By Robert W. Bethune
In Robert Hewett's "The Blonde, The Brunette and the Vengeful Redhead," Lucy Peacock plays all three and a disturbed child, a scummy husband, a grieving doctor and a bitter old woman as well in a wonderfully Protean tour de force. It's actually a little scary; we tend to think of identity as fixed, and here's this actress changing identities at will.
So, as a performance, it's wonderful. As a theater piece, some things don't work. Geordie Johnson directs and Kimberly Purtell designed the lighting and Michael Gianfrancesco designed everything else. Visually, the production starts with a bare stage with a back wall. The wall is split, video up top, shadow-screen below. We see Peacock's shadow as she changes costume for each new character. The idea is interesting once, but by the time we see it the sixth time, it isn't any more. Music and video projections help cover the costume changes but are not particularly interesting.

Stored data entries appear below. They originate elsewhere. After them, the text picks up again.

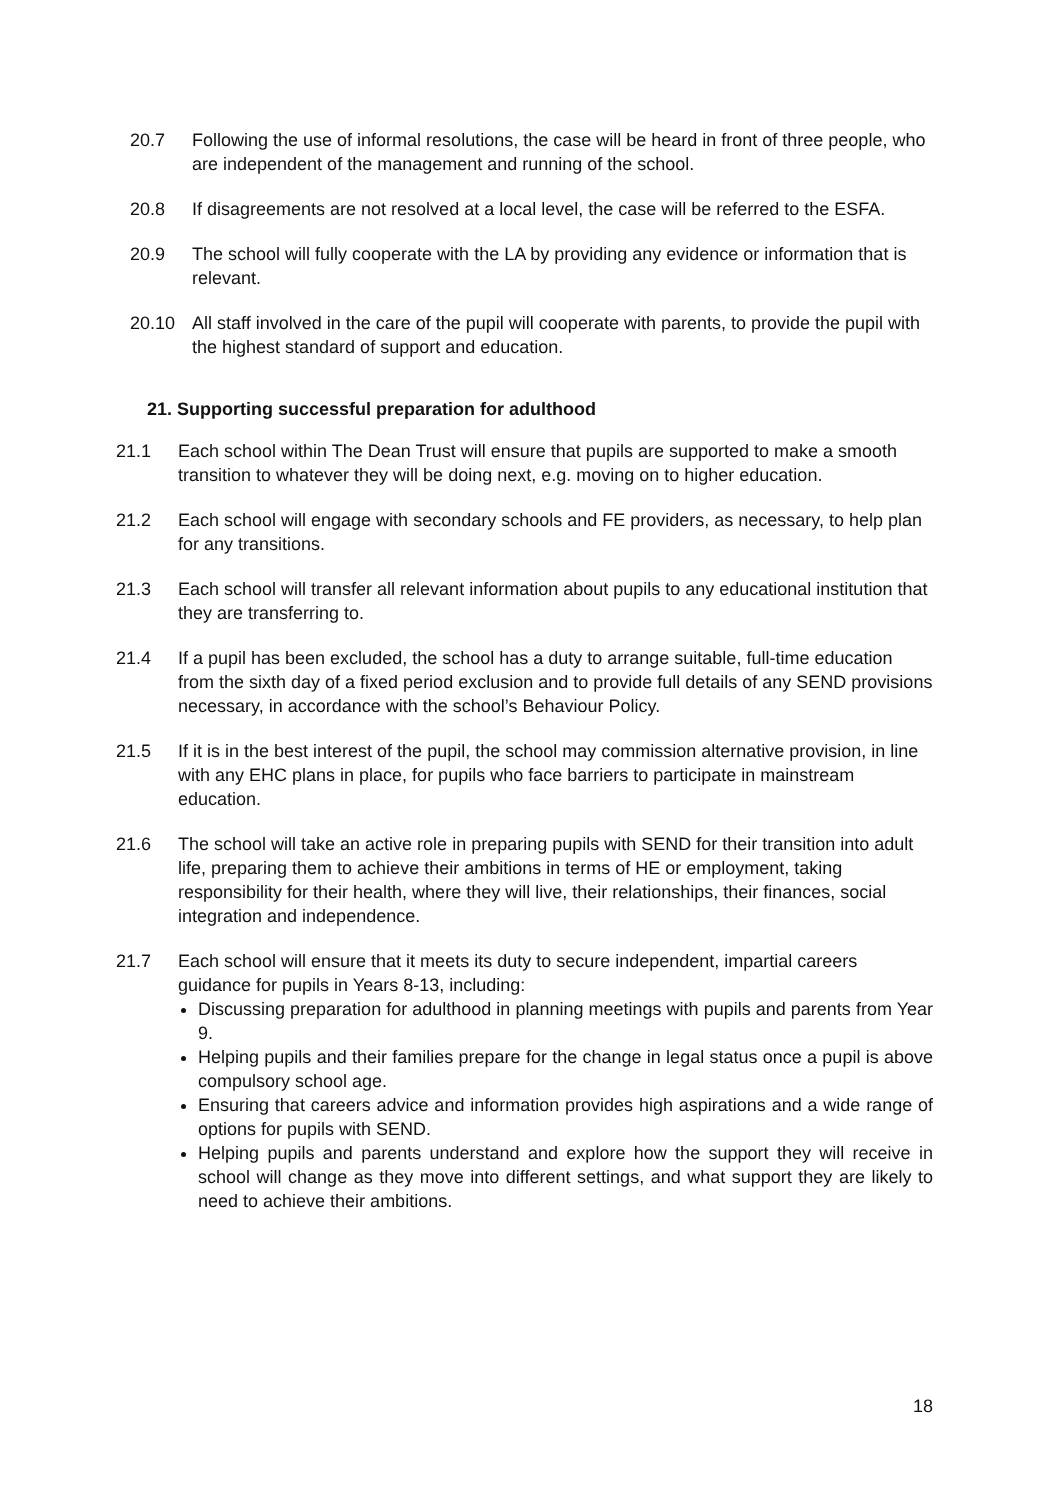20.7 Following the use of informal resolutions, the case will be heard in front of three people, who are independent of the management and running of the school.
20.8 If disagreements are not resolved at a local level, the case will be referred to the ESFA.
20.9 The school will fully cooperate with the LA by providing any evidence or information that is relevant.
20.10 All staff involved in the care of the pupil will cooperate with parents, to provide the pupil with the highest standard of support and education.
21. Supporting successful preparation for adulthood
21.1 Each school within The Dean Trust will ensure that pupils are supported to make a smooth transition to whatever they will be doing next, e.g. moving on to higher education.
21.2 Each school will engage with secondary schools and FE providers, as necessary, to help plan for any transitions.
21.3 Each school will transfer all relevant information about pupils to any educational institution that they are transferring to.
21.4 If a pupil has been excluded, the school has a duty to arrange suitable, full-time education from the sixth day of a fixed period exclusion and to provide full details of any SEND provisions necessary, in accordance with the school’s Behaviour Policy.
21.5 If it is in the best interest of the pupil, the school may commission alternative provision, in line with any EHC plans in place, for pupils who face barriers to participate in mainstream education.
21.6 The school will take an active role in preparing pupils with SEND for their transition into adult life, preparing them to achieve their ambitions in terms of HE or employment, taking responsibility for their health, where they will live, their relationships, their finances, social integration and independence.
21.7 Each school will ensure that it meets its duty to secure independent, impartial careers guidance for pupils in Years 8-13, including:
Discussing preparation for adulthood in planning meetings with pupils and parents from Year 9.
Helping pupils and their families prepare for the change in legal status once a pupil is above compulsory school age.
Ensuring that careers advice and information provides high aspirations and a wide range of options for pupils with SEND.
Helping pupils and parents understand and explore how the support they will receive in school will change as they move into different settings, and what support they are likely to need to achieve their ambitions.
18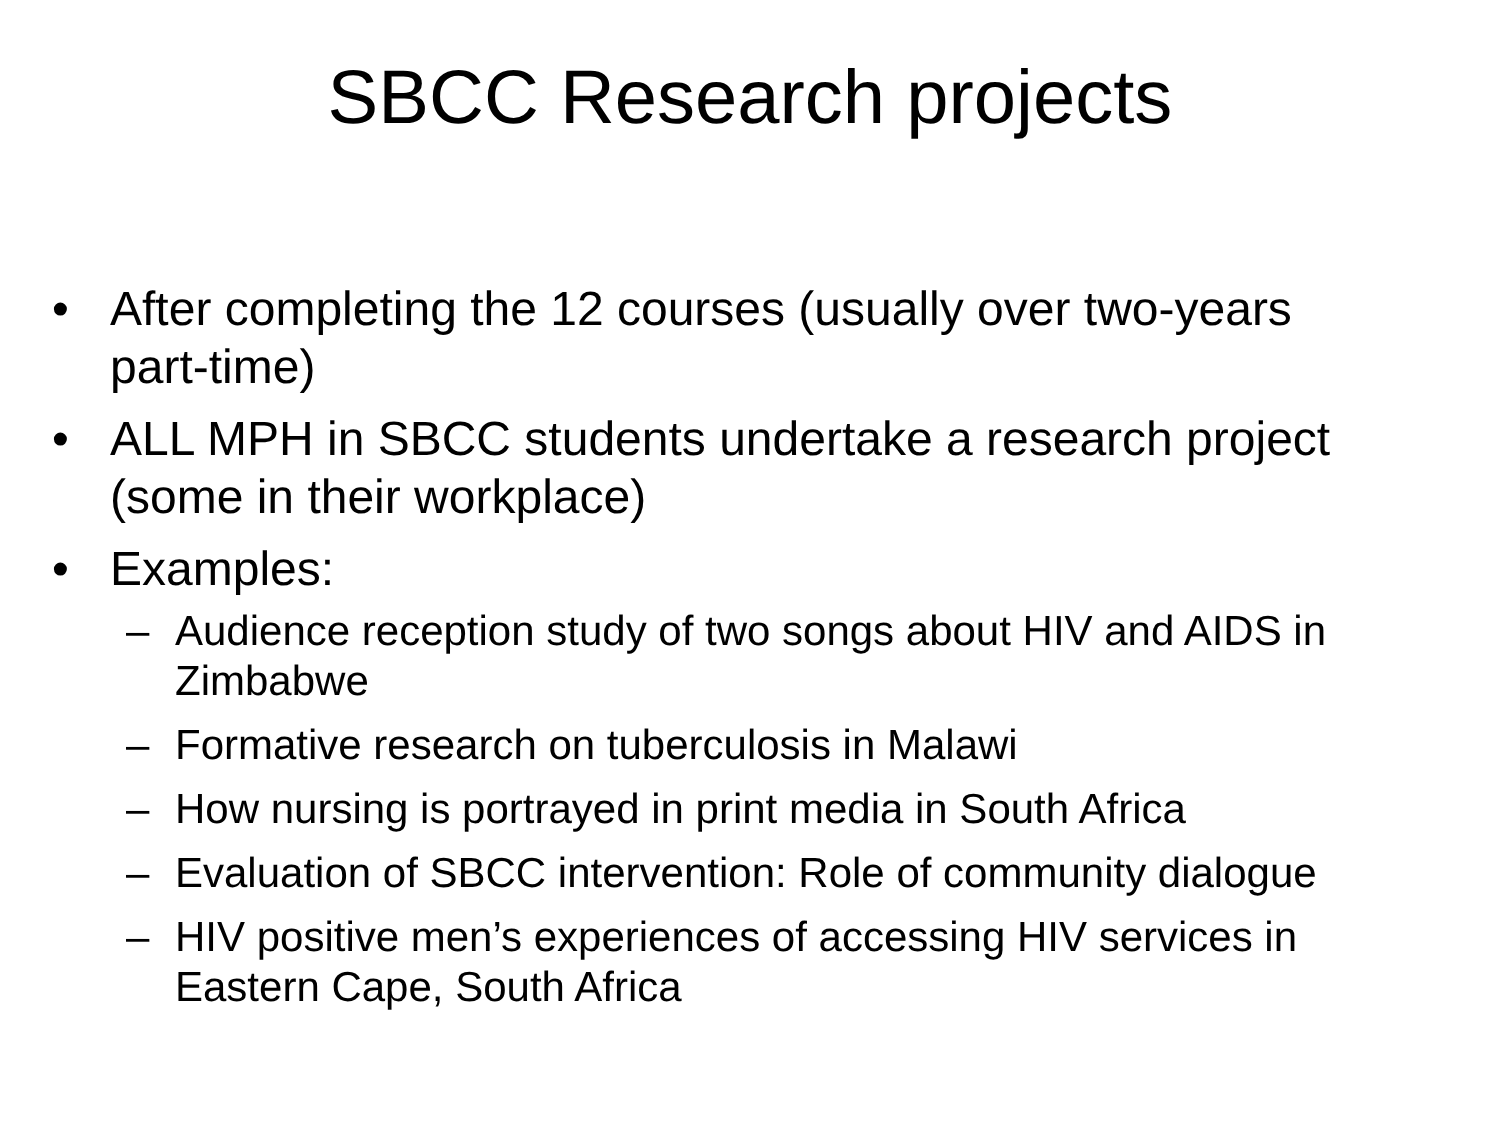SBCC Research projects
• After completing the 12 courses (usually over two-years part-time)
• ALL MPH in SBCC students undertake a research project (some in their workplace)
• Examples:
– Audience reception study of two songs about HIV and AIDS in Zimbabwe
– Formative research on tuberculosis in Malawi
– How nursing is portrayed in print media in South Africa
– Evaluation of SBCC intervention: Role of community dialogue
– HIV positive men’s experiences of accessing HIV services in Eastern Cape, South Africa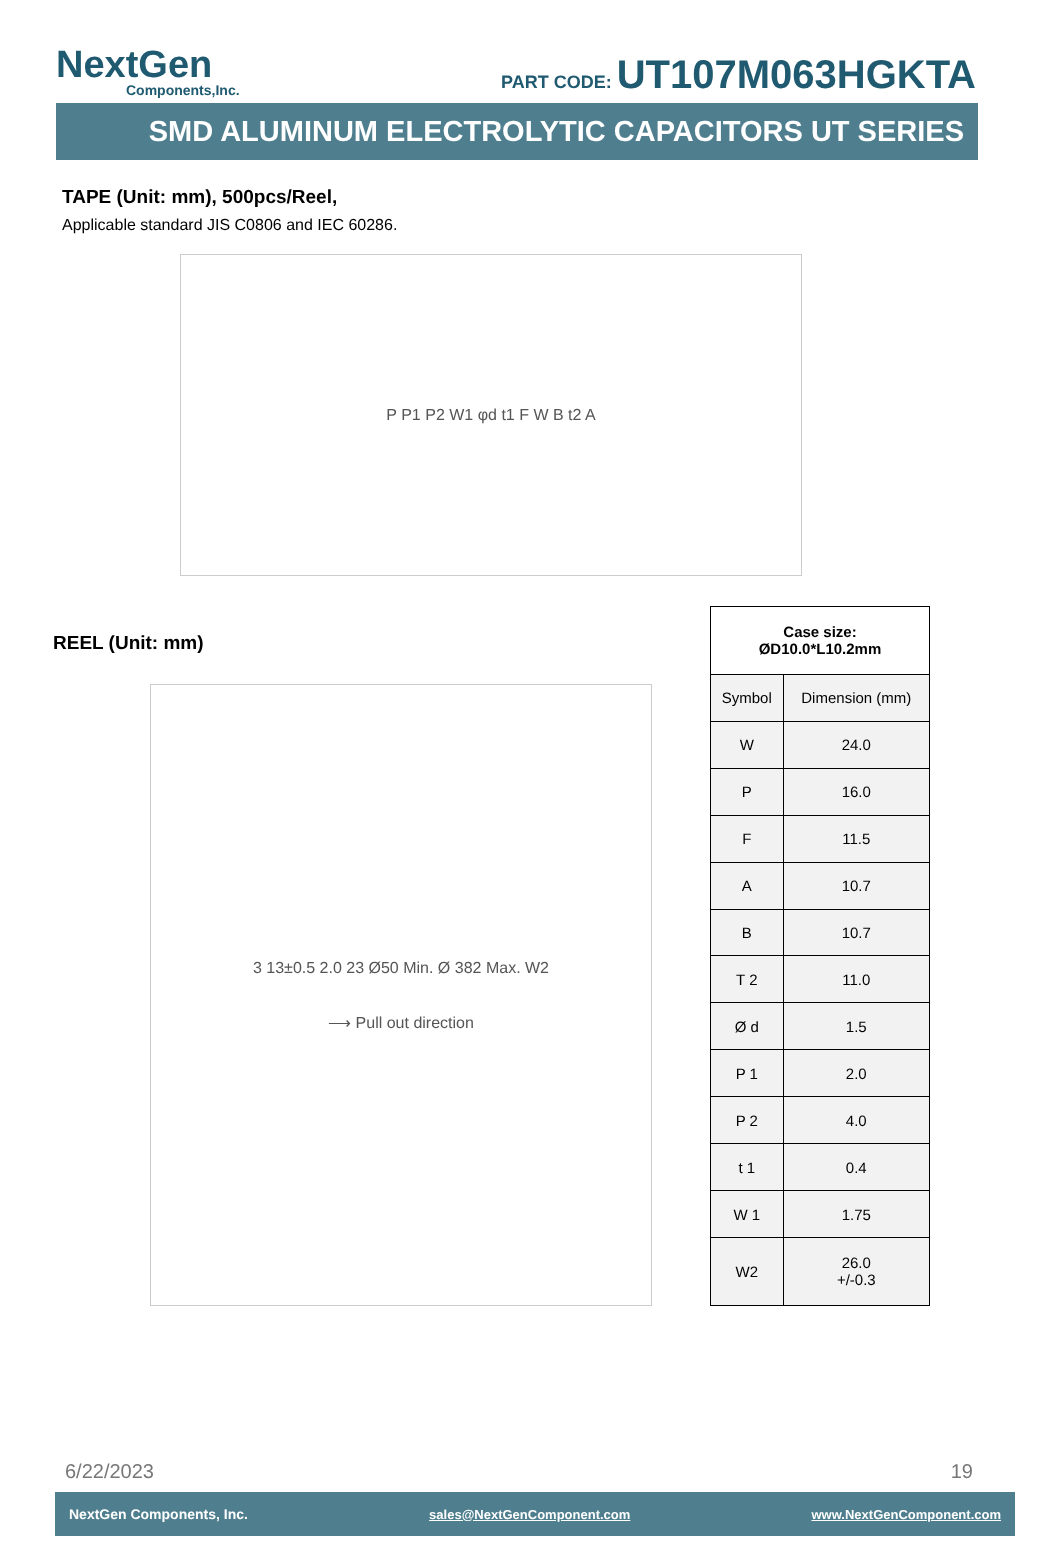NextGen
Components,Inc.
PART CODE: UT107M063HGKTA
SMD ALUMINUM ELECTROLYTIC CAPACITORS UT SERIES
TAPE (Unit: mm), 500pcs/Reel,
Applicable standard JIS C0806 and IEC 60286.
P P1 P2 W1 φd t1 F W B t2 A
REEL (Unit: mm)
3 13±0.5 2.0 23 Ø50 Min. Ø 382 Max. W2
⟶ Pull out direction
| Case size: ØD10.0*L10.2mm | |
| --- | --- |
| Symbol | Dimension (mm) |
| W | 24.0 |
| P | 16.0 |
| F | 11.5 |
| A | 10.7 |
| B | 10.7 |
| T 2 | 11.0 |
| Ø d | 1.5 |
| P 1 | 2.0 |
| P 2 | 4.0 |
| t 1 | 0.4 |
| W 1 | 1.75 |
| W2 | 26.0 +/-0.3 |
6/22/2023 19
NextGen Components, Inc. sales@NextGenComponent.com www.NextGenComponent.com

The most effective choice of designer and director is the geometric way the props make an effective visual statement of the structure of the play.
The text is not a play. It is narrative prose fiction, right down to "he said" and "she said" for direct quotations. Each character is presented in one long monologue. Hewett's attention is firmly focused on the inner psychology of each character; the interactions between them get very little. In short, what we have is a modern short novel placed on stage. That is not a sound basis for theater, nor is it dictated by the needs of a solo performance, as plays like Aldyth Morris' "Damien" prove. It works because Lucy Peacock makes it work.